In today’s tight rental housing market, odds are that there will be intense competition for the property you want to rent. Realtors and landlords seldom take a first-come, first-served approach anymore. Instead, they carefully screen applicants personally. The savvy renter can get a literal foot in the door with the right rental application. Here is a simple four-point checklist you can follow to give yourself the best chance of landing the rental home of your dreams.
1. Personal ID and Documents
Every formal rental procedure will involve a series of checks based on your identity. Some of the most common ones are:
- Background check – basic criminal history search, usually only for serious offenses.
- Credit score – this is a good indicator if someone can be trusted to make rent payments on time.
- Rental blacklist – a database where former landlords can name problematic tenants
The right ID will ensure that you are not confused with others who have similar names.
2. Employment History
Like your credit score, employment history gives your potential landlord a good gauge of whether you are likely to meet your rent obligations. Include a list of your recent jobs going back several years as well as the positions you held.
There is no need to divulge your exact salary but you should mention an income bracket. If there are periods of unemployment, give the reasons why, for example, maternity leave or further studies. Add a list of references at your current and former workplaces, and inform those people that they may be contacted.
3. Tenancy History
Most landlords would want to know why you are moving homes. In most cases where it is because of a new job, the need for more space, etc., this is pretty straightforward. On the other hand, people also move when there are problems with their landlords. If that is the case, be upfront.

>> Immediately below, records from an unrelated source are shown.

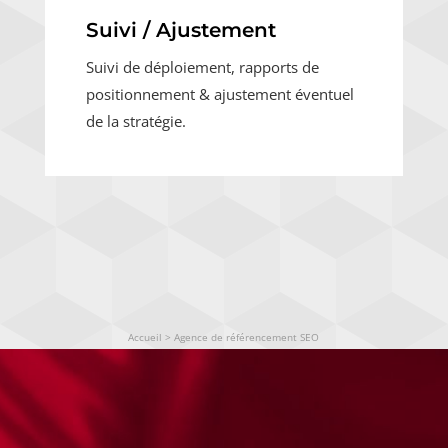
Suivi / Ajustement
Suivi de déploiement, rapports de
positionnement & ajustement éventuel
de la stratégie.
Accueil
>
Agence de référencement SEO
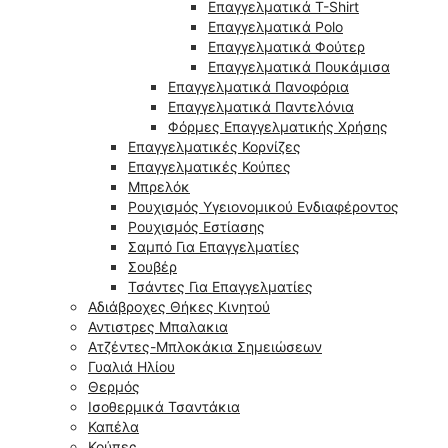
Επαγγελματικά T-Shirt
Επαγγελματικά Polo
Επαγγελματικά Φούτερ
Επαγγελματικά Πουκάμισα
Επαγγελματικά Πανοφόρια
Επαγγελματικά Παντελόνια
Φόρμες Επαγγελματικής Χρήσης
Επαγγελματικές Κορνίζες
Επαγγελματικές Κούπες
Μπρελόκ
Ρουχισμός Υγειονομικού Ενδιαφέροντος
Ρουχισμός Εστίασης
Σαμπό Για Επαγγελματίες
Σουβέρ
Τσάντες Για Επαγγελματίες
Αδιάβροχες Θήκες Κινητού
Αντιστρες Μπαλακια
Ατζέντες-Μπλοκάκια Σημειώσεων
Γυαλιά Ηλίου
Θερμός
Ισοθερμικά Τσαντάκια
Καπέλα
Κούπες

Most homeowners understand that conflicts can arise. They may enquire about the issues to get a better assessment of you but problems with a former landlord are rarely a red flag. If you were prompt with rent, did not cause any deliberate damage, and were reasonable with repairs and inspections, most landlords will overlook minor conflicts.
4. Cover Letter
A cover letter is not an essential part of the application and, because of that, including one could help yours stand out. You could also mention briefly why the property appeals to you and why you would be a good fit. It is an opportunity for you to make a personal introduction, touch on why you are moving, and make a favorable impression before having a face-to-face.